As part of her job, Aimee helps owners learn to understand their cats’ needs.

She says a typical day might involve assessing one client’s needs. She begins with the owners, asking them lots of questions about their cats and how they act, both their normal behavior, and what the problem behavior might be. A lot of the time, she can track a cat’s behavior issue to their environment, rather than something within the animal itself.

“That means it’s more about modifying the environment and letting cats be cats rather than “training” like you would do with a dog, although training cats is entirely possible too!”

Assessing the cat involves watching how it behaves, how it interacts with its owners, and what’s going on in its environment. Aimee then makes initial suggestions of what could be causing the issue, which is often something like inappropriate urination or unpredictable aggression.

Once that meeting is over, Aimee heads out to write up a full report for the client. As well as the behavioral consultations, she looks after cats while their owners are on holiday, so her day will often consist of a few other necessary pitstops for food and cuddles.

“I think watching a cat sleep in the sun, chest slowly rising and falling as they do nothing else but live in that moment of total bliss and relaxation: that’s something we should all aspire to.”

At home, Aimee has three cats of her own to keep her company.

“They honestly keep my head above water sometimes with their gentle but very loud purrs. The brothers, Tobi and Nimbus, are Burmillas–part Burmese, part Chinchilla Persian — are very affectionate and demand a lot of my love, which is the best feeling when you’re sick and not really feeling like you’re worth much. I know they couldn’t live without me and I couldn’t live without them, as dramatic as it sounds.

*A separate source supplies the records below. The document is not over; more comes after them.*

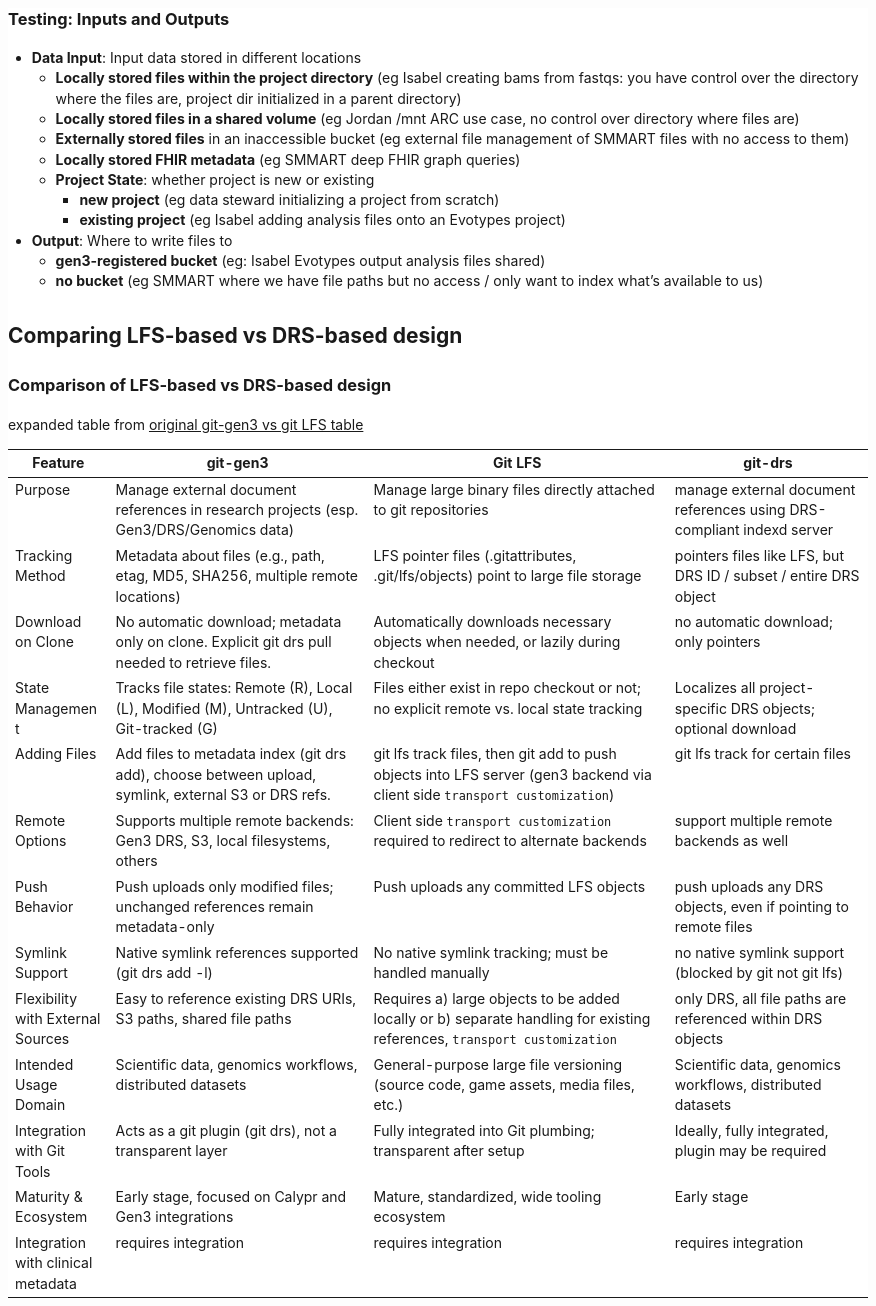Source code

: ### Testing: Inputs and Outputs

- **Data Input**: Input data stored in different locations
    - **Locally stored files within the project directory** (eg Isabel creating bams from fastqs: you have control over the directory where the files are, project dir initialized in a parent directory)
    - **Locally stored files in a shared volume** (eg Jordan /mnt ARC use case, no control over directory where files are)
    - **Externally stored files** in an inaccessible bucket (eg external file management of SMMART files with no access to them)
    - **Locally stored FHIR metadata** (eg SMMART deep FHIR graph queries)
  - **Project State**: whether project is new or existing
    - **new project** (eg data steward initializing a project from scratch)
    - **existing project** (eg Isabel adding analysis files onto an Evotypes project)
- **Output**: Where to write files to
    - **gen3-registered bucket** (eg: Isabel Evotypes output analysis files shared)
    - **no bucket** (eg SMMART where we have file paths but no access / only want to index what’s available to us)

## Comparing LFS-based vs DRS-based design

### Comparison of LFS-based vs DRS-based design
expanded table from [original git-gen3 vs git LFS table](https://github.com/calypr/git-drs/pull/3#issuecomment-2835614773)

Feature | git-gen3 | Git LFS | git-drs
-- | -- | -- | --
Purpose | Manage external document references in research projects (esp. Gen3/DRS/Genomics data) | Manage large binary files directly attached to git repositories | manage external document references using DRS-compliant indexd server
Tracking Method | Metadata about files (e.g., path, etag, MD5, SHA256, multiple remote locations) | LFS pointer files (.gitattributes, .git/lfs/objects) point to large file storage | pointers files like LFS, but DRS ID / subset / entire DRS object
Download on Clone | No automatic download; metadata only on clone. Explicit git drs pull needed to retrieve files. | Automatically downloads necessary objects when needed, or lazily during checkout | no automatic download; only pointers
State Management | Tracks file states: Remote (R), Local (L), Modified (M), Untracked (U), Git-tracked (G) | Files either exist in repo checkout or not; no explicit remote vs. local state tracking | Localizes all project-specific DRS objects; optional download
Adding Files | Add files to metadata index (git drs add), choose between upload, symlink, external S3 or DRS refs. | git lfs track files, then git add to push objects into LFS server (gen3 backend via client side `transport customization`) | git lfs track for certain files
Remote Options | Supports multiple remote backends: Gen3 DRS, S3, local filesystems, others | Client side `transport customization` required to redirect to alternate backends | support multiple remote backends as well
Push Behavior | Push uploads only modified files; unchanged references remain metadata-only | Push uploads any committed LFS objects | push uploads any DRS objects, even if pointing to remote files
Symlink Support | Native symlink references supported (git drs add -l) | No native symlink tracking; must be handled manually | no native symlink support (blocked by git not git lfs)
Flexibility with External Sources | Easy to reference existing DRS URIs, S3 paths, shared file paths | Requires a) large objects to be added locally or b) separate handling for existing references, `transport customization` | only DRS, all file paths are referenced within DRS objects
Intended Usage Domain | Scientific data, genomics workflows, distributed datasets | General-purpose large file versioning (source code, game assets, media files, etc.) | Scientific data, genomics workflows, distributed datasets
Integration with Git Tools | Acts as a git plugin (git drs), not a transparent layer | Fully integrated into Git plumbing; transparent after setup | Ideally, fully integrated, plugin may be required
Maturity & Ecosystem | Early stage, focused on Calypr and Gen3 integrations | Mature, standardized, wide tooling ecosystem | Early stage
Integration with clinical metadata | requires integration | requires integration | requires integration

The girl is Bobbit, she has a sad story in that her tail was burned off when she was a 4 month old kitten, so it had to be amputated. She has a lot of behavioral problems because of this and she can be very stressed and is very wary of people. I have made so much progress with her though, and she is a very cuddly cat now.”

Aimee playing with a client.

When Aimee is having the sort of sick day that keeps her at home with the cats, she likes to play video games, and she finds a creative outlet in cosplay, making costumes of the characters she enjoys. She doesn’t often get the chance to wear what she makes, but says the process of researching and making a costume is very cathartic.

But her true love is the cats, and her work with them and their owners. She says the process of teaching people about how cats operate is deeply rewarding.

“It’s great when you explain to someone why their cat is doing a behavior that they don’t like, and showing them that it’s not out of malice or that their cat doesn’t like them. It’s great when you see the lightbulb go on in their head when they realize that their cat is scratching their couch because of an instinctual need and not because they are purposefully wanting to be annoying.

The most rewarding part though is knowing that I’ve helped these cats, and there is one less being put to sleep or rehomed because their owners failed to understand the behaviour.”

As for mindfulness, Aimee recommends taking a leaf out of your cat’s book.

“They’re always very much in the moment, focused on one things, whether it’s food or a toy or having a real good nap. We should all take care of ourselves that way.”